[Slurm] Proper way to launch the same script on n independent nodes

Hi !

I am using ray for distributing my deep rl APEX implementation. However, I don’t want to use ray’s capabilities to spread the load on several machines. I want to use it on a single machine at a time. The cluster I’m using is running with slurm. At the moment, I simply run n times my script (with ray.init() and everything inside) independently. However, when runing more than 3 times the same script at the same time I notice very strange change in training behaviour. It might be completely unrelated but I have been unable to track it down to something else. Running the full training 15 times sequentially with one script at a time on my local machine or the cluster works just fine.

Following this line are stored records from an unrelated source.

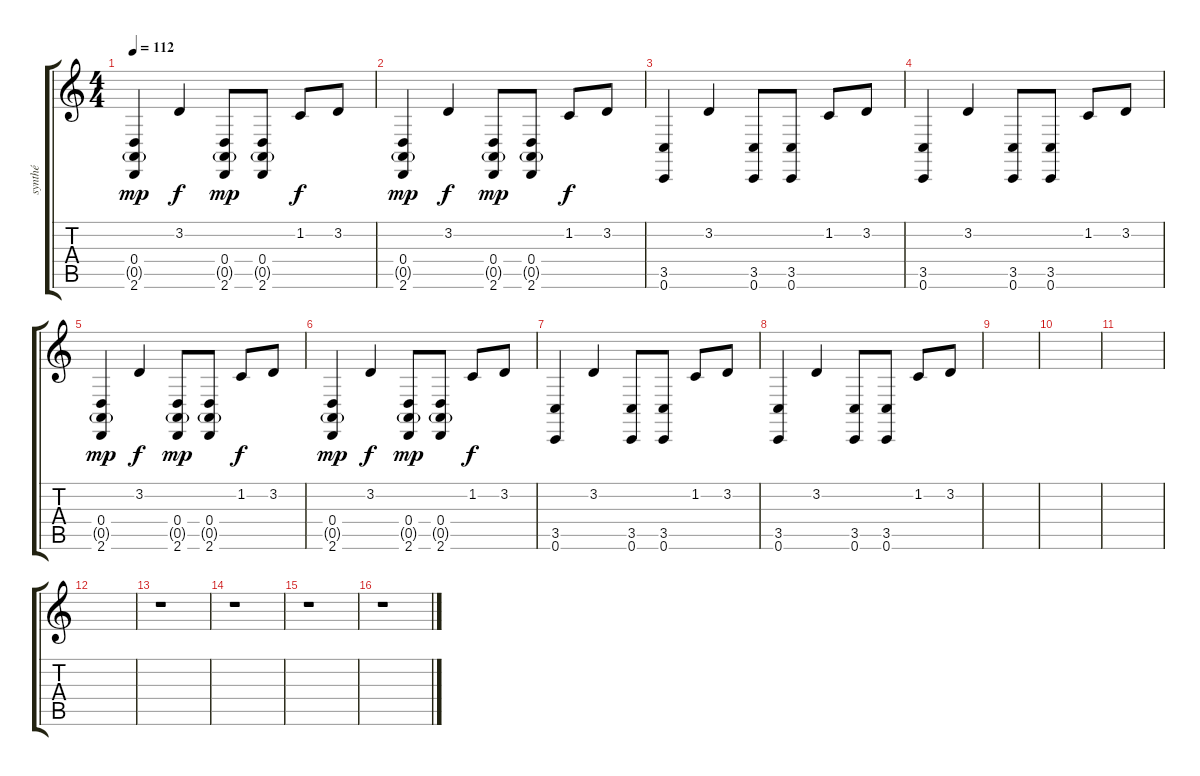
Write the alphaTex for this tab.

\track ("synthé " "synthé ") {instrument lead1square}
\staff {score tabs}
\tuning (E4 B3 G3 D3 A2 C2) {hide}
\ts (4 4)
\tempo 112
\clef g2
\ks c
(0.4 0.5{g} 2.6).4{dy mp} 3.2.4{dy f} (0.4 0.5{g} 2.6).8{dy mp} (0.4 0.5{g} 2.6).8 1.2.8{dy f} 3.2.8 |
(0.4 0.5{g} 2.6).4{dy mp} 3.2.4{dy f} (0.4 0.5{g} 2.6).8{dy mp} (0.4 0.5{g} 2.6).8 1.2.8{dy f} 3.2.8 |
(3.5 0.6).4 3.2.4 (3.5 0.6).8 (3.5 0.6).8 1.2.8 3.2.8 |
(3.5 0.6).4 3.2.4 (3.5 0.6).8 (3.5 0.6).8 1.2.8 3.2.8 |
(0.4 0.5{g} 2.6).4{dy mp} 3.2.4{dy f} (0.4 0.5{g} 2.6).8{dy mp} (0.4 0.5{g} 2.6).8 1.2.8{dy f} 3.2.8 |
(0.4 0.5{g} 2.6).4{dy mp} 3.2.4{dy f} (0.4 0.5{g} 2.6).8{dy mp} (0.4 0.5{g} 2.6).8 1.2.8{dy f} 3.2.8 |
(3.5 0.6).4 3.2.4 (3.5 0.6).8 (3.5 0.6).8 1.2.8 3.2.8 |
(3.5 0.6).4 3.2.4 (3.5 0.6).8 (3.5 0.6).8 1.2.8 3.2.8 |
|
|
|
|
r.1 |
r.1 |
r.1 |
r.1
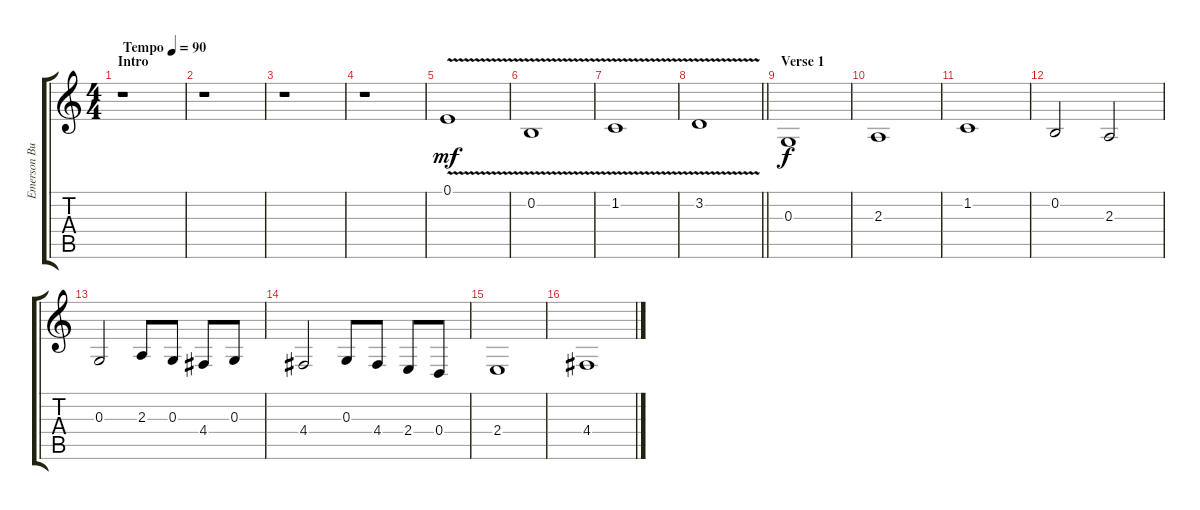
\track ("Emerson Burton (Keyboard)" "Emerson Bu") {instrument violin}
\staff {score tabs}
\tuning (E4 B3 G3 D3 A2 E2) {hide}
\ts (4 4)
\section ("" "Intro")
\tempo (90 "Tempo")
\clef g2
\ks c
r.1{dy mf instrument violin} |
r.1 |
r.1 |
r.1 |
0.1{v}.1 |
0.2{v}.1 |
1.2{v}.1 |
\barLineRight lightlight
3.2{v}.1 |
\section ("" "Verse 1")
0.3.1{dy f} |
2.3.1 |
1.2.1 |
0.2.2 2.3.2 |
0.3.2 2.3.8 0.3.8 4.4.8 0.3.8 |
4.4.2 0.3.8 4.4.8 2.4.8 0.4.8 |
2.4.1 |
4.4.1
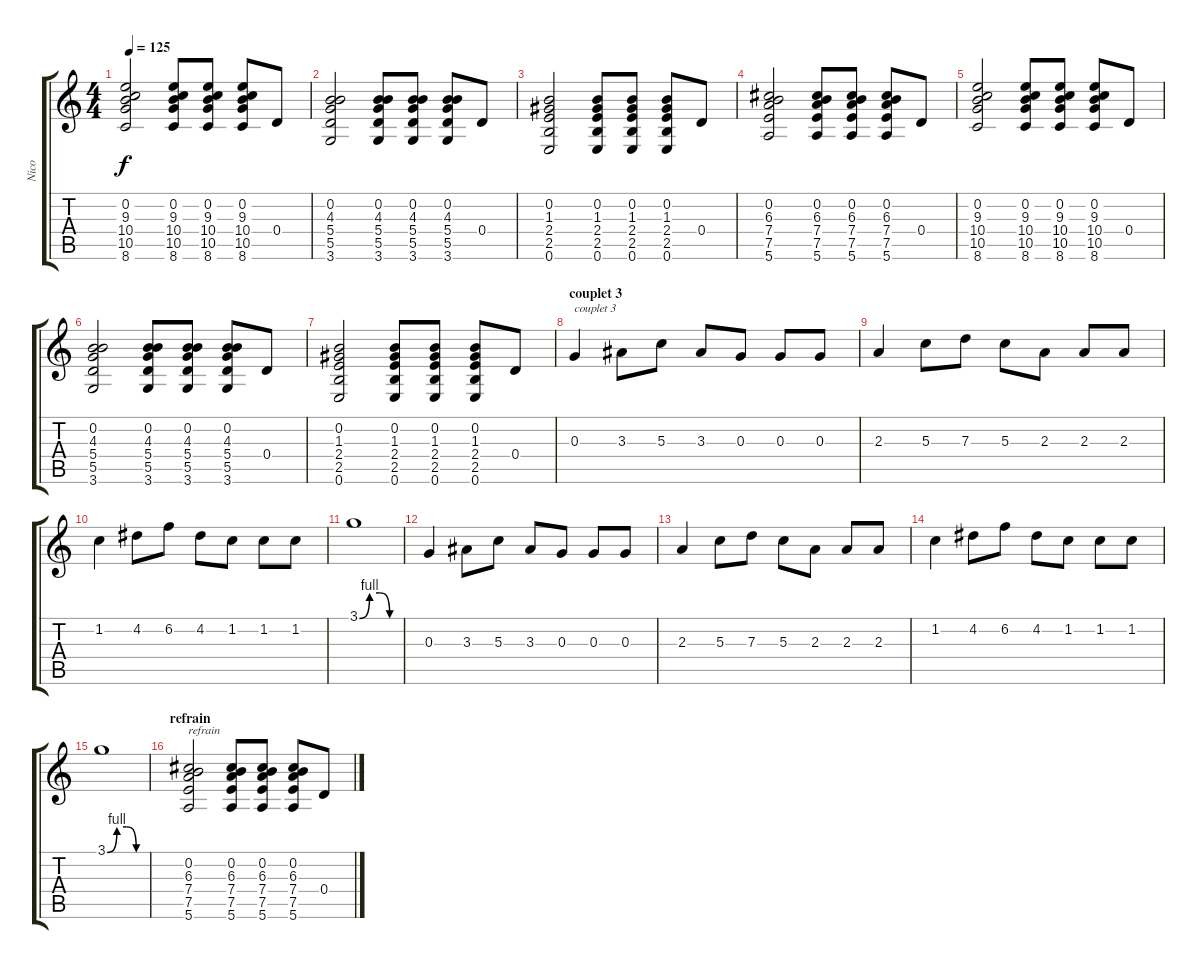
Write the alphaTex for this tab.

\track ("Nico" "Nico") {instrument distortionguitar}
\staff {score tabs}
\tuning (E4 B3 G3 D3 A2 E2) {hide}
\ts (4 4)
\tempo 125
\clef g2
\ks c
(0.2 9.3 10.4 10.5 8.6).2{dy f} (0.2 9.3 10.4 10.5 8.6).8 (0.2 9.3 10.4 10.5 8.6).8 (0.2 9.3 10.4 10.5 8.6).8 0.4.8 |
(0.2 4.3 5.4 5.5 3.6).2 (0.2 4.3 5.4 5.5 3.6).8 (0.2 4.3 5.4 5.5 3.6).8 (0.2 4.3 5.4 5.5 3.6).8 0.4.8 |
(0.2 1.3 2.4 2.5 0.6).2 (0.2 1.3 2.4 2.5 0.6).8 (0.2 1.3 2.4 2.5 0.6).8 (0.2 1.3 2.4 2.5 0.6).8 0.4.8 |
(0.2 6.3 7.4 7.5 5.6).2 (0.2 6.3 7.4 7.5 5.6).8 (0.2 6.3 7.4 7.5 5.6).8 (0.2 6.3 7.4 7.5 5.6).8 0.4.8 |
(0.2 9.3 10.4 10.5 8.6).2 (0.2 9.3 10.4 10.5 8.6).8 (0.2 9.3 10.4 10.5 8.6).8 (0.2 9.3 10.4 10.5 8.6).8 0.4.8 |
(0.2 4.3 5.4 5.5 3.6).2 (0.2 4.3 5.4 5.5 3.6).8 (0.2 4.3 5.4 5.5 3.6).8 (0.2 4.3 5.4 5.5 3.6).8 0.4.8 |
(0.2 1.3 2.4 2.5 0.6).2 (0.2 1.3 2.4 2.5 0.6).8 (0.2 1.3 2.4 2.5 0.6).8 (0.2 1.3 2.4 2.5 0.6).8 0.4.8 |
\section ("" "couplet 3")
0.3.4{txt "couplet 3"} 3.3.8 5.3.8 3.3.8 0.3.8 0.3.8 0.3.8 |
2.3.4 5.3.8 7.3.8 5.3.8 2.3.8 2.3.8 2.3.8 |
1.2.4 4.2.8 6.2.8 4.2.8 1.2.8 1.2.8 1.2.8 |
3.1{be (custom 0 0 15 4 30 4 45 0 60 0)}.1 |
0.3.4 3.3.8 5.3.8 3.3.8 0.3.8 0.3.8 0.3.8 |
2.3.4 5.3.8 7.3.8 5.3.8 2.3.8 2.3.8 2.3.8 |
1.2.4 4.2.8 6.2.8 4.2.8 1.2.8 1.2.8 1.2.8 |
3.1{be (custom 0 0 15 4 30 4 45 0 60 0)}.1 |
\section ("" "refrain")
(0.2 6.3 7.4 7.5 5.6).2{txt "refrain"} (0.2 6.3 7.4 7.5 5.6).8 (0.2 6.3 7.4 7.5 5.6).8 (0.2 6.3 7.4 7.5 5.6).8 0.4.8
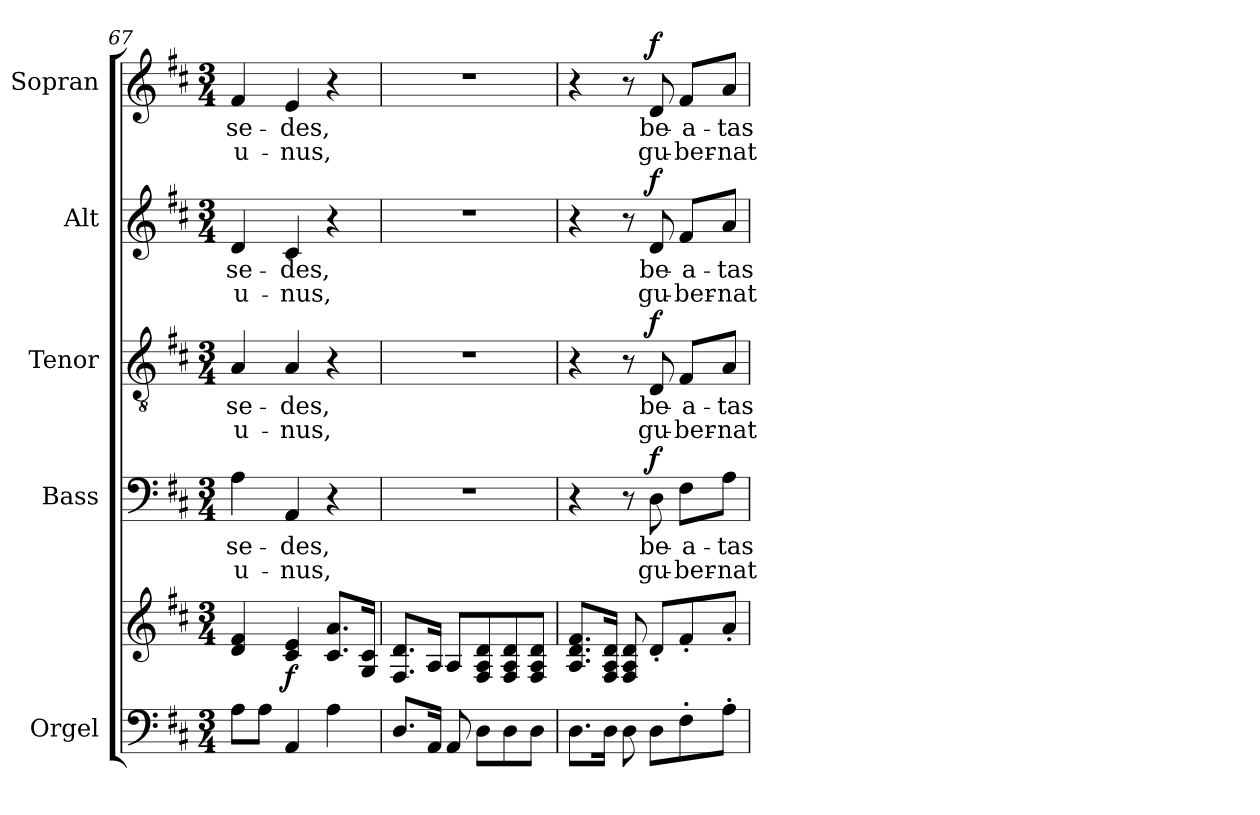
**kern	**kern	**dynam	**kern	**text	**text	**dynam	**kern	**text	**text	**dynam	**kern	**text	**text	**dynam	**kern	**text	**text	**dynam
*part5	*part5	*part5	*part4	*part4	*part4	*part4	*part3	*part3	*part3	*part3	*part2	*part2	*part2	*part2	*part1	*part1	*part1	*part1
*staff6	*staff5	*staff5/6	*staff4	*staff4	*staff4	*staff4	*staff3	*staff3	*staff3	*staff3	*staff2	*staff2	*staff2	*staff2	*staff1	*staff1	*staff1	*staff1
*I"Orgel	*	*	*I"Bass	*	*	*	*I"Tenor	*	*	*	*I"Alt	*	*	*	*I"Sopran	*	*	*
*I'Org.	*	*	*I'B.	*	*	*	*I'T.	*	*	*	*I'A.	*	*	*	*I'S.	*	*	*
*clefF4	*clefG2	*	*clefF4	*	*	*	*clefGv2	*	*	*	*clefG2	*	*	*	*clefG2	*	*	*
*k[f#c#]	*k[f#c#]	*	*k[f#c#]	*	*	*	*k[f#c#]	*	*	*	*k[f#c#]	*	*	*	*k[f#c#]	*	*	*
*D:	*D:	*	*D:	*	*	*	*D:	*	*	*	*D:	*	*	*	*D:	*	*	*
*M3/4	*M3/4	*	*M3/4	*	*	*	*M3/4	*	*	*	*M3/4	*	*	*	*M3/4	*	*	*
=67	=67	=67	=67	=67	=67	=67	=67	=67	=67	=67	=67	=67	=67	=67	=67	=67	=67	=67
!	!	!	!	!LO:LY:b	!LO:LY:b	!	!	!LO:LY:b	!LO:LY:b	!	!	!LO:LY:b	!LO:LY:b	!	!	!LO:LY:b	!LO:LY:b	!
8A\L	4d/ 4f#/	.	4A\	se-	u-	.	4A/	se-	u-	.	4d/	se-	u-	.	4f#/	se-	u-	.
8A\J	.	.	.	.	.	.	.	.	.	.	.	.	.	.	.	.	.	.
!	!	!LO:DY:b	!	!LO:LY:b	!LO:LY:b	!	!	!LO:LY:b	!LO:LY:b	!	!	!LO:LY:b	!LO:LY:b	!	!	!LO:LY:b	!LO:LY:b	!
4AA/	4c#/ 4e/	f	4AA/	-des,	-nus,	.	4A/	-des,	-nus,	.	4c#/	-des,	-nus,	.	4e/	-des,	-nus,	.
4A\	8.c#/ 8.a/L	.	4r	.	.	.	4r	.	.	.	4r	.	.	.	4r	.	.	.
.	16G/ 16c#/Jk	.	.	.	.	.	.	.	.	.	.	.	.	.	.	.	.	.
=68	=68	=68	=68	=68	=68	=68	=68	=68	=68	=68	=68	=68	=68	=68	=68	=68	=68	=68
8.D/L	8.F#/ 8.d/L	.	2.r	.	.	.	2.r	.	.	.	2.r	.	.	.	2.r	.	.	.
16AA/Jk	16A/Jk	.	.	.	.	.	.	.	.	.	.	.	.	.	.	.	.	.
8AA/	8A/L	.	.	.	.	.	.	.	.	.	.	.	.	.	.	.	.	.
8D\L	8F#/ 8A/ 8d/	.	.	.	.	.	.	.	.	.	.	.	.	.	.	.	.	.
8D\	8F#/ 8A/ 8d/	.	.	.	.	.	.	.	.	.	.	.	.	.	.	.	.	.
8D\J	8F#/ 8A/ 8d/J	.	.	.	.	.	.	.	.	.	.	.	.	.	.	.	.	.
=69	=69	=69	=69	=69	=69	=69	=69	=69	=69	=69	=69	=69	=69	=69	=69	=69	=69	=69
8.D\L	8.A/ 8.d/ 8.f#/L	.	4r	.	.	.	4r	.	.	.	4r	.	.	.	4r	.	.	.
16D\Jk	16F#/ 16A/ 16d/Jk	.	.	.	.	.	.	.	.	.	.	.	.	.	.	.	.	.
8D\	8F#/ 8A/ 8d/	.	8r	.	.	.	8r	.	.	.	8r	.	.	.	8r	.	.	.
!	!	!	!	!LO:LY:b	!LO:LY:b	!LO:DY:a	!	!LO:LY:b	!LO:LY:b	!LO:DY:a	!	!LO:LY:b	!LO:LY:b	!LO:DY:a	!	!LO:LY:b	!LO:LY:b	!LO:DY:a
8D\L	8d'</L	.	8D\	be-	gu-	f	8D/	be-	gu-	f	8d/	be-	gu-	f	8d/	be-	gu-	f
!	!	!	!	!LO:LY:b	!LO:LY:b	!	!	!LO:LY:b	!LO:LY:b	!	!	!LO:LY:b	!LO:LY:b	!	!	!LO:LY:b	!LO:LY:b	!
8F#'>\	8f#'</	.	8F#\L	-a-	-ber-	.	8F#/L	-a-	-ber-	.	8f#/L	-a-	-ber-	.	8f#/L	-a-	-ber-	.
!	!	!	!	!LO:LY:b	!LO:LY:b	!	!	!LO:LY:b	!LO:LY:b	!	!	!LO:LY:b	!LO:LY:b	!	!	!LO:LY:b	!LO:LY:b	!
8A'>\J	8a'</J	.	8A\J	-tas	-nat	.	8A/J	-tas	-nat	.	8a/J	-tas	-nat	.	8a/J	-tas	-nat	.
=	=	=	=	=	=	=	=	=	=	=	=	=	=	=	=	=	=	=
*-	*-	*-	*-	*-	*-	*-	*-	*-	*-	*-	*-	*-	*-	*-	*-	*-	*-	*-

My question is: could one script/session disturb the others or is this just some fantasy ? If yes, how can I run my script correctly ? I would if possible, the n scripts to be able to run independently (without messing with a head node).

Let’s say that this is my sbatch script.

#
# Slurm arguments
#
#SBATCH --job-name=test1 
#SBATCH --export=ALL                
#SBATCH --output=logs/19-03-2021--01-27-27___1_stdout.log   
#SBATCH --cpus-per-task=20          
#SBATCH --mem-per-cpu=1000M            
#SBATCH --gres=gpu:0              
#SBATCH --time=48:00:00             
#

conda activate deep_learning

cd /home/bdebes/mt  # CHANGEME
python experiments.py -c TD3_double_inverted_pendulum_modifiable.json -l logs/19-03-2021--01-27-27___1.log

and the experiments.py basically does

import ray
ray.init() # that's the actual call I'm using at the moment
train()

Thank you in advance !

Baptiste

Hmmm, I think there shouldn’t be any disturbance. is it possible that they are running on the same node?

maybe you’ll have to use ray.init(num_cpus=20) to reduce the parallelism.